## Problem description
Return each line, exactly as given, from the one containing "Ингушетия Audio CD" through the end of the entries below, and skip the rest.

## Collected data
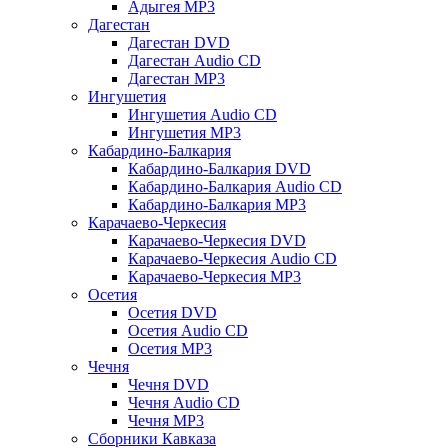
Адыгея MP3
Дагестан
Дагестан DVD
Дагестан Audio CD
Дагестан MP3
Ингушетия
Ингушетия Audio CD
Ингушетия MP3
Кабардино-Балкария
Кабардино-Балкария DVD
Кабардино-Балкария Audio CD
Кабардино-Балкария MP3
Карачаево-Черкесия
Карачаево-Черкесия DVD
Карачаево-Черкесия Audio CD
Карачаево-Черкесия MP3
Осетия
Осетия DVD
Осетия Audio CD
Осетия MP3
Чечня
Чечня DVD
Чечня Audio CD
Чечня MP3
Сборники Кавказа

## Problem solution
Ингушетия Audio CD
Ингушетия MP3
Кабардино-Балкария
Кабардино-Балкария DVD
Кабардино-Балкария Audio CD
Кабардино-Балкария MP3
Карачаево-Черкесия
Карачаево-Черкесия DVD
Карачаево-Черкесия Audio CD
Карачаево-Черкесия MP3
Осетия
Осетия DVD
Осетия Audio CD
Осетия MP3
Чечня
Чечня DVD
Чечня Audio CD
Чечня MP3
Сборники Кавказа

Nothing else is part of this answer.